### [Exercise]
As the answer, set down the lines below from the one containing "12. The method" through the one containing "20. The method", exactly and inclusively, and no others.

### [Saved data entries]

==============================

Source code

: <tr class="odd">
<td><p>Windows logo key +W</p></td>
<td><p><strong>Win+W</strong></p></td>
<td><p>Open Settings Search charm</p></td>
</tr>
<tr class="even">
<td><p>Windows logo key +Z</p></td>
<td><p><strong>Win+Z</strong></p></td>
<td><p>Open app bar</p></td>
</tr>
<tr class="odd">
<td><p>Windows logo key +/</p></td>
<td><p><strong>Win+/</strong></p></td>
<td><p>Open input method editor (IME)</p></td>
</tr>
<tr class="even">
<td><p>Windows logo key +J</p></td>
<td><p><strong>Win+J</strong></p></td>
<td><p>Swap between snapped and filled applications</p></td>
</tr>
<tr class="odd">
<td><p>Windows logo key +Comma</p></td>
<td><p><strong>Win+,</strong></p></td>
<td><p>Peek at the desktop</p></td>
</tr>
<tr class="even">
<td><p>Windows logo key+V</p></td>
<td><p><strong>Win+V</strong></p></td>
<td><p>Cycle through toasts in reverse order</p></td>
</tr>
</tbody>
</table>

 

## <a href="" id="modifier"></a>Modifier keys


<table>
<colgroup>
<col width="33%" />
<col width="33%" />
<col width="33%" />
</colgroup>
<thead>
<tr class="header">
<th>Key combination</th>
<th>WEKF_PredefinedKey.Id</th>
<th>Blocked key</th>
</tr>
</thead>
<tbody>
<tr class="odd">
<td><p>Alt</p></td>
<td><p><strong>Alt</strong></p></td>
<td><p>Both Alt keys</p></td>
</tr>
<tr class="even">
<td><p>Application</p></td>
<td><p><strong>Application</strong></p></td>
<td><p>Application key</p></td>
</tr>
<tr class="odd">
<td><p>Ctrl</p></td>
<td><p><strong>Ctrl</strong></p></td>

==============================

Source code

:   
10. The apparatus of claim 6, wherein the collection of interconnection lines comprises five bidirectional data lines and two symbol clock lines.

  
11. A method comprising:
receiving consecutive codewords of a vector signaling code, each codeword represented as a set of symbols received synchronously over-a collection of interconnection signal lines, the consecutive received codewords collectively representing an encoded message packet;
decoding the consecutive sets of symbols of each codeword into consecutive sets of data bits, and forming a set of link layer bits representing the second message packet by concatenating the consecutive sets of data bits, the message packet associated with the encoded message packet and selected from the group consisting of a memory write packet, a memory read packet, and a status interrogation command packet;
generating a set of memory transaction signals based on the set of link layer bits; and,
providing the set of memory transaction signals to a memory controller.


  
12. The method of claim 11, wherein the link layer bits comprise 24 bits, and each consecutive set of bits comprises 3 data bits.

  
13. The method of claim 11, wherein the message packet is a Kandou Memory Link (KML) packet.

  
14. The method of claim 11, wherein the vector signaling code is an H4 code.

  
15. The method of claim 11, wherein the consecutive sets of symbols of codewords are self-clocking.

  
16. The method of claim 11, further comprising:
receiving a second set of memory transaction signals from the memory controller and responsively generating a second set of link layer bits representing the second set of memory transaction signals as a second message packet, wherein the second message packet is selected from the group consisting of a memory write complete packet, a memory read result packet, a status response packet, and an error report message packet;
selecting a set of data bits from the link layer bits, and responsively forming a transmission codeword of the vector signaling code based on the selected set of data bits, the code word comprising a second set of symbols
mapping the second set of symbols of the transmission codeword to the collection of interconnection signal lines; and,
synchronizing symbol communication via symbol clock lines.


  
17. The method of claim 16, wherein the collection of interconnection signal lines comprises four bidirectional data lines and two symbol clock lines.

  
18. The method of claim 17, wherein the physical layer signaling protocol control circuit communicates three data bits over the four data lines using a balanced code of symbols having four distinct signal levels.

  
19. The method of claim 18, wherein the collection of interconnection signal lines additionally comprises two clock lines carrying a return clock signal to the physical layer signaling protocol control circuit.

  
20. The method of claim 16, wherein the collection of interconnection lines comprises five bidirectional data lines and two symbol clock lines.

==============================

### [Reply]
12. The method of claim 11, wherein the link layer bits comprise 24 bits, and each consecutive set of bits comprises 3 data bits.

  
13. The method of claim 11, wherein the message packet is a Kandou Memory Link (KML) packet.

  
14. The method of claim 11, wherein the vector signaling code is an H4 code.

  
15. The method of claim 11, wherein the consecutive sets of symbols of codewords are self-clocking.

  
16. The method of claim 11, further comprising:
receiving a second set of memory transaction signals from the memory controller and responsively generating a second set of link layer bits representing the second set of memory transaction signals as a second message packet, wherein the second message packet is selected from the group consisting of a memory write complete packet, a memory read result packet, a status response packet, and an error report message packet;
selecting a set of data bits from the link layer bits, and responsively forming a transmission codeword of the vector signaling code based on the selected set of data bits, the code word comprising a second set of symbols
mapping the second set of symbols of the transmission codeword to the collection of interconnection signal lines; and,
synchronizing symbol communication via symbol clock lines.


  
17. The method of claim 16, wherein the collection of interconnection signal lines comprises four bidirectional data lines and two symbol clock lines.

  
18. The method of claim 17, wherein the physical layer signaling protocol control circuit communicates three data bits over the four data lines using a balanced code of symbols having four distinct signal levels.

  
19. The method of claim 18, wherein the collection of interconnection signal lines additionally comprises two clock lines carrying a return clock signal to the physical layer signaling protocol control circuit.

  
20. The method of claim 16, wherein the collection of interconnection lines comprises five bidirectional data lines and two symbol clock lines.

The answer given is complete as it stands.